Images should be left out, and everything else in the listing reproduced exactly.

Top of Information provided

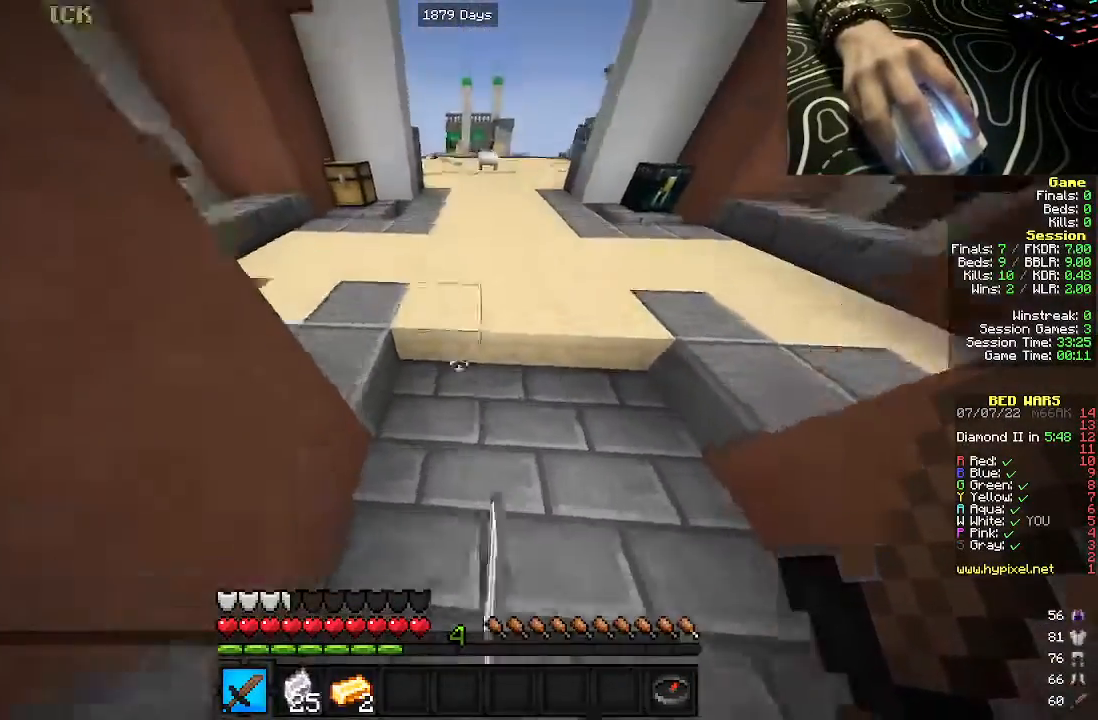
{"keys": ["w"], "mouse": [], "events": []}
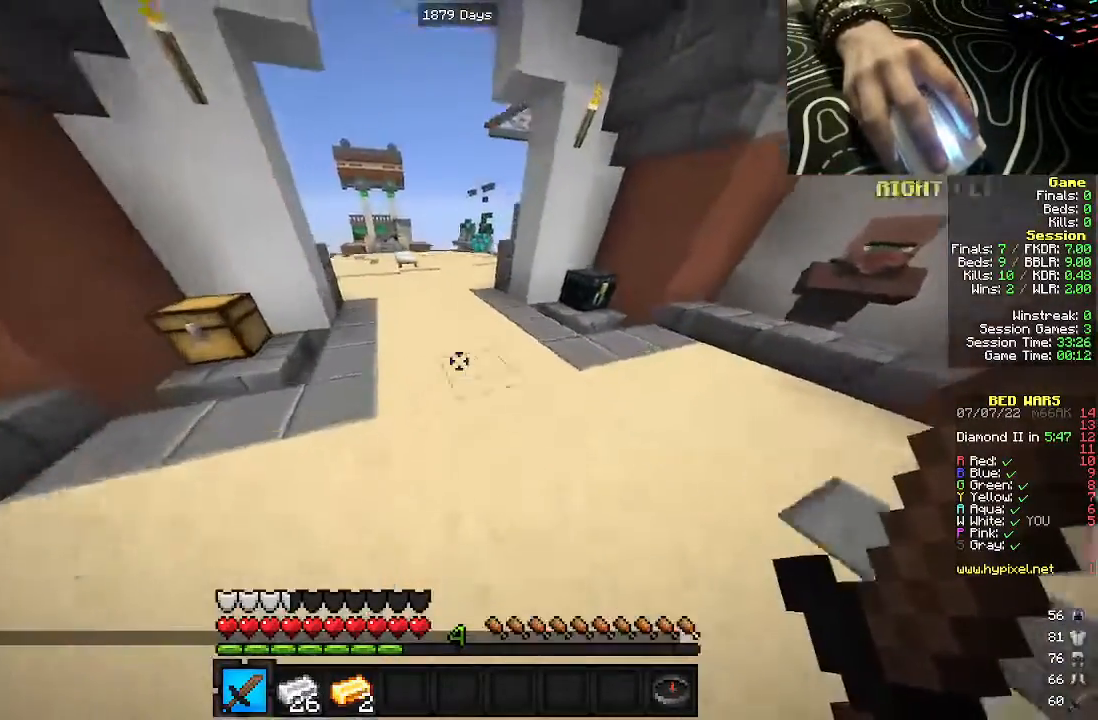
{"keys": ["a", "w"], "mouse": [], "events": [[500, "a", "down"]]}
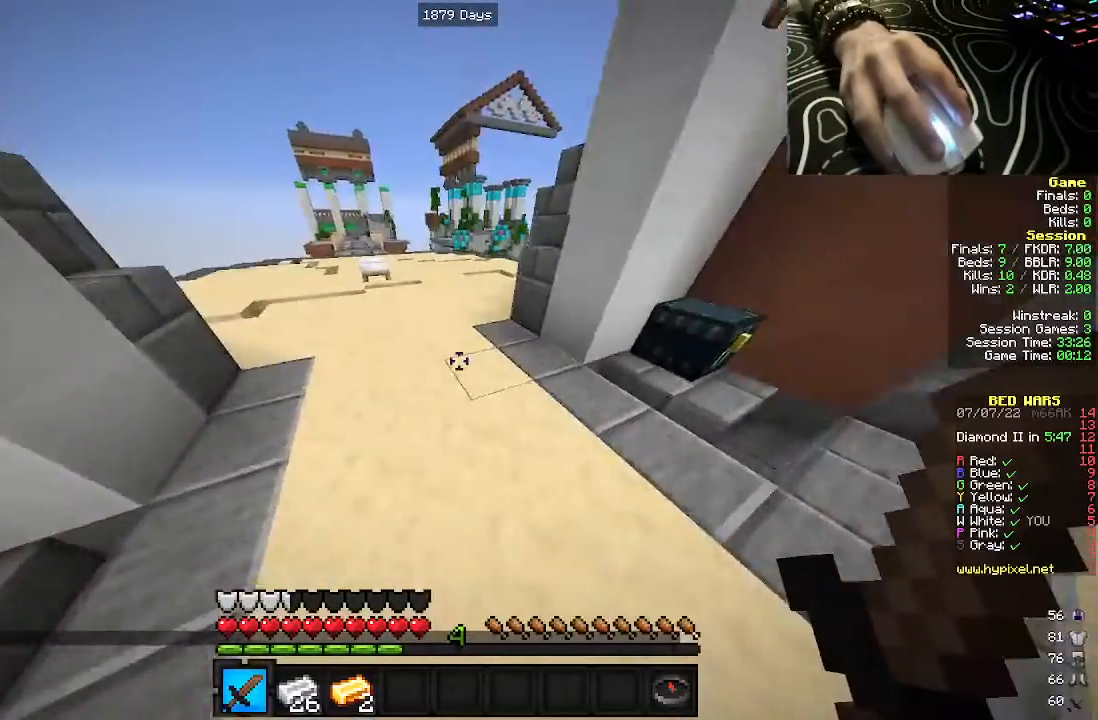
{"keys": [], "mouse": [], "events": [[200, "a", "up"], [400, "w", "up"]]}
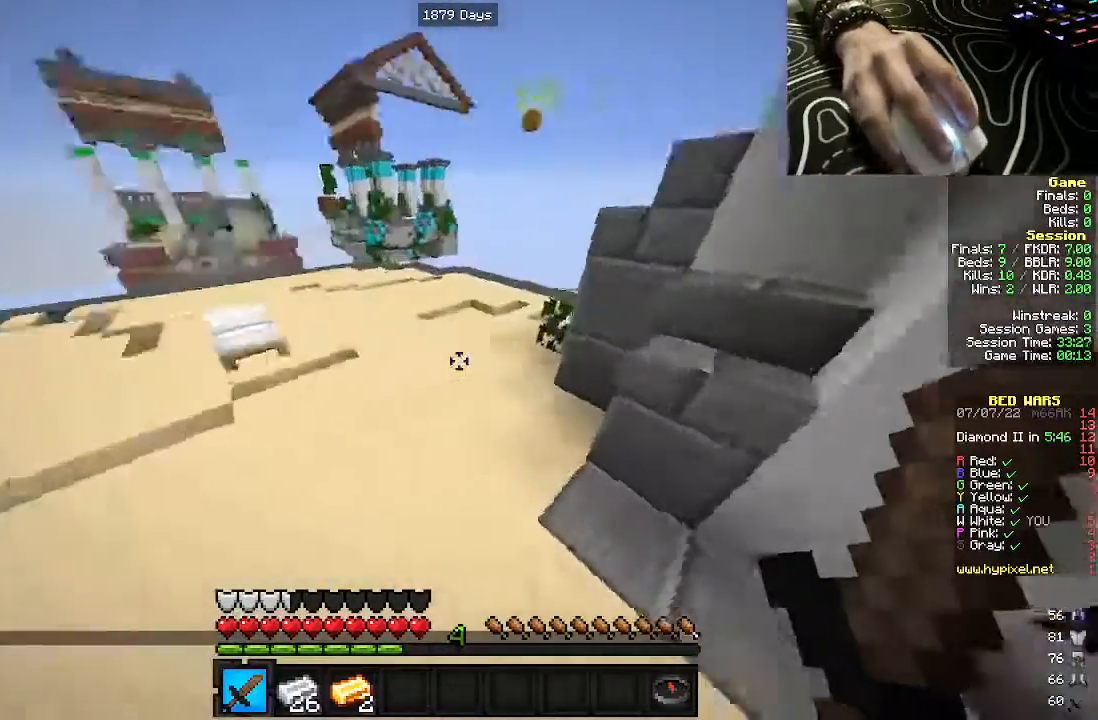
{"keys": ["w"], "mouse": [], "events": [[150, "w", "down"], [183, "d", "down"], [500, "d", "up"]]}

Bottom of Information provided

- **Output for this exercise**:
{"keys": ["w"], "mouse": [], "events": []}
{"keys": ["a", "w"], "mouse": [], "events": [[500, "a", "down"]]}
{"keys": [], "mouse": [], "events": [[200, "a", "up"], [400, "w", "up"]]}
{"keys": ["w"], "mouse": [], "events": [[150, "w", "down"], [183, "d", "down"], [500, "d", "up"]]}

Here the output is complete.